Naharnet

Fears over Closure of Karantina Dumpster Threaten Capital

Lebanon's capital will likely once again witness the piling of garbage on its streets if a substitute for the Karantina dumpster, which reached its maximum capacity, is not found, al-Akhbar daily reported on Tuesday.

February 24 is the deadline when the waste contractor for Greater Beirut and Mount Lebanon Sukleen will stop removing the trash from the streets after the disposal ground began to run out of space, as per Sukleen officials.

The company said that two weeks ago it has sent a letter to Governor of Beirut Ziad Shbib informing him that the location which receives the waste of Beirut is flooded but received no feedback from his part.

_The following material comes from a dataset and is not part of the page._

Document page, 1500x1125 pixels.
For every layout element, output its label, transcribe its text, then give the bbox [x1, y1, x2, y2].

Since the eruption of the July 2015 trash crisis, Sukleen has been cleaning the streets of Beirut and stacking the garbage in Karantina, awaiting a government agreement on a solution for the crisis.

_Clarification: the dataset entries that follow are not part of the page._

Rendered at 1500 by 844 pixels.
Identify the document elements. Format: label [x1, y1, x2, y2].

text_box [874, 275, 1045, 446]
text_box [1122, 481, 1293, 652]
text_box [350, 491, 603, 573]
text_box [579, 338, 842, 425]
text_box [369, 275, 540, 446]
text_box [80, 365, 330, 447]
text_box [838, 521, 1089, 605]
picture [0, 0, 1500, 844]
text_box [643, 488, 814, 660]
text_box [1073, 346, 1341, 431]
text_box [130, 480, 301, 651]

Communications Director at Sukleen, Pascale Nassar told the daily that the company has not received any notice from the Governor on a substitute location. “Therefore we will stop removing garbage on Feb. 24.”

After contacts with Shbib's office, the daily said it was informed that the Governor has sent a letter to the Council for Development and Reconstruction on February 20 asking it to “expand the capacity of the current space on the property number 1343 in al-Mdawwar parallel with efforts to find another location to store the garbage.”

Sukleen sources said that since the eruption of the crisis, the company has been sending letters to related authorities informing them of the quantities of garbage it has been collecting and the areas that can still accommodate. But the “concerned authorities were not interested because the export plan was supposed to kick off before February 24,” they said.

For his part, Shbib told the Voice of Lebanon radio (100.5) later on Tuesday: “I reassure the citizens that there will be no garbage piling on the streets of Beirut after the set date. We hope that the quick solution is found for the trash crisis.”

A trash management crisis erupted in July 2015 following the closure of the Naameh landfill that receives the waste of Beirut and Mount Lebanon.

Sukleen and Mount Lebanon municipalities had to find alternatives and have therefore disposed of the waste in makeshift dumps inside populated areas and forests.

A plan to export Lebanon's garbage has been abandoned early this week when a scandal broke out revealing that Britain’s Chinook Urban Mining company, which was selected by the government in December to manage the export scheme, may have fabricated its permits.